The test worked! The knitted HTML had correctly highlighted chunks! So I went back to R Markdown and edited the _output.yml file to add the highlight.lua filtering command to the default YAML header that would run for every R Markdown in the directory. _output.yml allows you to specify default settings that would get thrown under the output: YAML header at the top of your Rmd. In this case, the pandoc_args: subheader takes a character vector of flags as they would be specified if you were calling pandoc through the terminal (as in the example code above).

For this repo, the _output.yml contains the following YAML headers:

blogdown::html_page:
  toc: true
  pandoc_args: ["--lua-filter=$HOME/Repos/personal-website/resources/highlight.lua", "--no-highlight"]

With the R Markdown pandoc settings now configured to call the highlight.lua filter script, everything SHOULD work smoothly. I crossed my fingers and ran blogdown::serve_site() to render my Rmd web pages and…

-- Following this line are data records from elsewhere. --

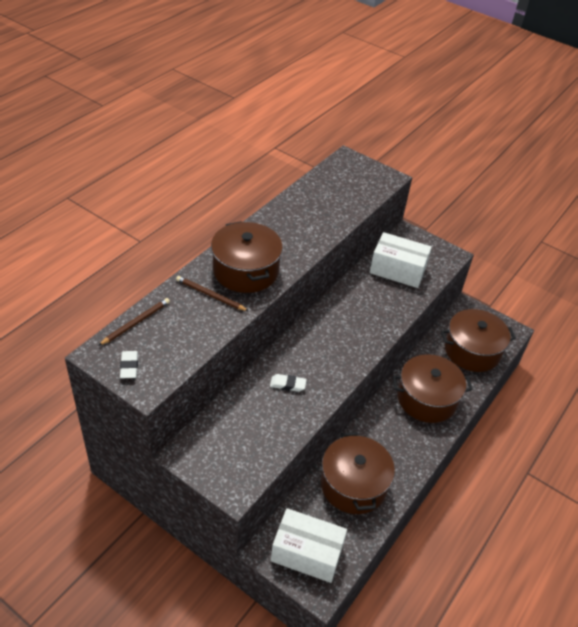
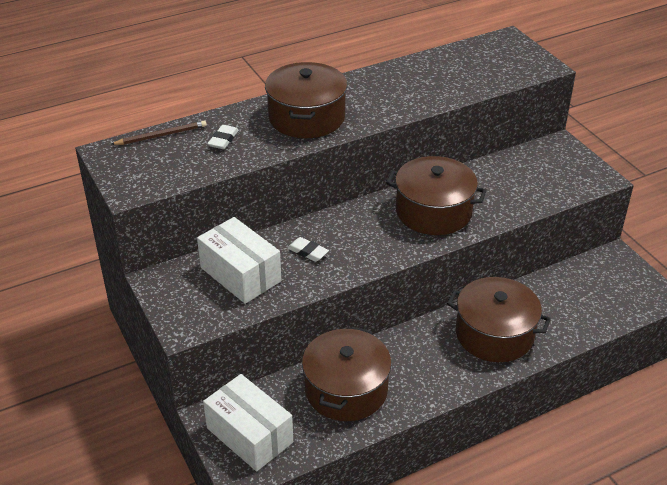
camera: 30 degrees right, 5 degrees down
(129, 366) = (127, 169): white eraser -> white eraser (223, 140)
(210, 295) = (252, 130): brown pencil -> none
(397, 270) = (519, 177): white box -> white box (240, 274)
(472, 351) = (590, 302): brown pot -> brown pot (433, 211)

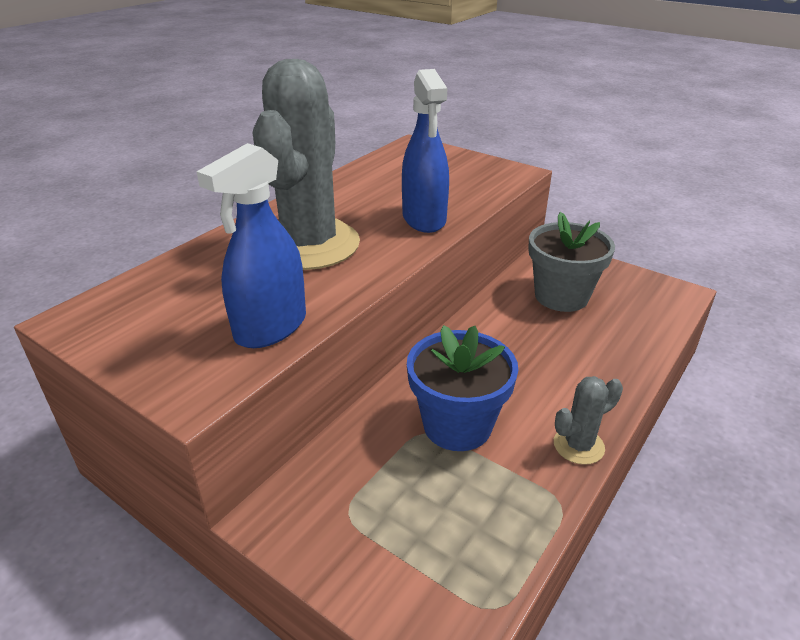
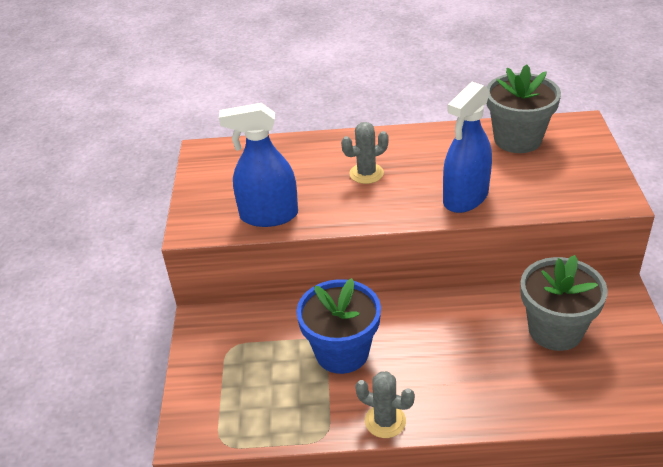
camera: 55 degrees right, 5 degrees up
(309, 245) = (366, 173): grey cactus -> grey cactus, size x0.42
(389, 169) = (517, 139): none -> grey flower pot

An error! “pandoc: unrecognized option”! Aaaghhhhh! Why was it running in terminal, but not through R Markdown?

Updating RStudio’s pandoc installation

This bookdown GitHub issue from 2018 revealed the solution. Pandoc was too old! But then why was it working when I tried to run the pandoc commands directly from the terminal, and failing when pandoc was run inside of RStudio?

After much digging, I discovered that I had a second, newer copy of pandoc installed with Anaconda. (Yes y’all, I installed Anaconda WAY after I started using R.) When I was calling pandoc through the terminal, it was calling the Anaconda version, which was new enough to work with Lua. However, RStudio was calling the older copy of pandoc inside of the RStudio app folder, which did not have Lua filters installed. Freaking path problems…

I manually downloaded the newest version of pandoc and copied it into the RStudio app folder to overwrite the original bundled version. It worked, and the Lua filters ran! I finally had the delicious, multi-language syntax highlighting I was originally promised.